Pituitary adenomas are uncommon, and are not cancers at all. They are almost always benign tumors that develop on the pituitary gland, found inside the skull just above the nasal passages. True pituitary cancers are called pituitary carcinomas, and are extremely rare.
The pituitary gland controls hormone production. It has two parts – the posterior (back) pituitary and the anterior (front) pituitary. Most pituitary tumors begin in the larger anterior pituitary.
About 7,000 pituitary tumors are diagnosed each year in the United States, although doctors believe many more people may have small pituitary adenomas that never cause any health problems and just go unnoticed. Pituitary tumors can occur at any age, but they are most often found in older adults.
Pituitary adenomas are classified according to size. Microadenomas are tumors that are smaller than one centimeter across. They rarely press on other tissue, but they can cause symptoms if they release too much of a certain hormone into the bloodstream. Macroadenomas are larger than one centimeter across. Macroadenomas can also affect hormone production and they are large enough to press on nearby tissue or nerves, causing damage.
Pituitary adenomas are further defined by hormone status. Most pituitary adenomas are functional, meaning they make hormones. About 30 percent of adenomas produce no hormones and are referred to as non-functional. Functional pituitary adenomas are broken down by the type of hormone they produce. Each hormone can cause different issues having different treatments and outlooks.
The cause of most pituitary tumors is not known. Sometimes changes in the AIP or GNAS1 genes lead to tumors. Occasionally, these tumors run in families. Some genetic syndromes can increase the risk for pituitary tumors, including: multiple endocrine neoplasia (type I or type IV), McCune-Albright syndrome, and Carney complex. There are no known lifestyle or environmental causes for pituitary tumors.

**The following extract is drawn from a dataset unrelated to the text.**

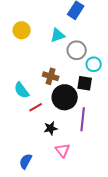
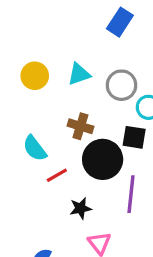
yellow circle: (22, 30) -> (35, 76), moved
cyan triangle: (58, 35) -> (79, 74), moved

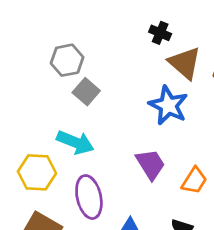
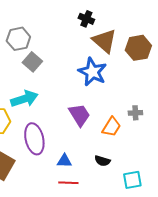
cyan arrow: (75, 142) -> (24, 99), turned -40

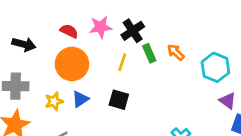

Not all adenomas exhibit symptoms, therefore it can be difficult to diagnose them early. Non-functional pituitary adenomas, as well as functioning adenomas with no symptoms, often grow until they become macroadenomas. Macroadenomas can press on nearby tissues and nerves, and sometimes crowd out normal hormone function. These adenomas can lead to symptoms such as vision troubles, facial numbness or pain, headache, dizziness or even loss of consciousness. Pituitary carcinomas can show similar symptoms. If the tumor inhibits normal hormone function, symptoms might include nausea, weakness, unexplained weight fluctuation, and interference with menstruation in women or erectile function in men.
Functional adenomas can cause a wide range of symptoms depending on which hormone is being overproduced. Symptoms range from gigantism in children to high blood sugar, joint pain, excessive sweating and a number of other problems.
The primary treatment for smaller, contained pituitary tumors is surgery. Treatment for an adenoma depends on whether or not it produces a hormone and, if so, which one. Treatment also may depend on whether the tumor is a microadenoma or macroadenoma. Overall treatment could include surgery, hormone medication, and radiation, or a combination.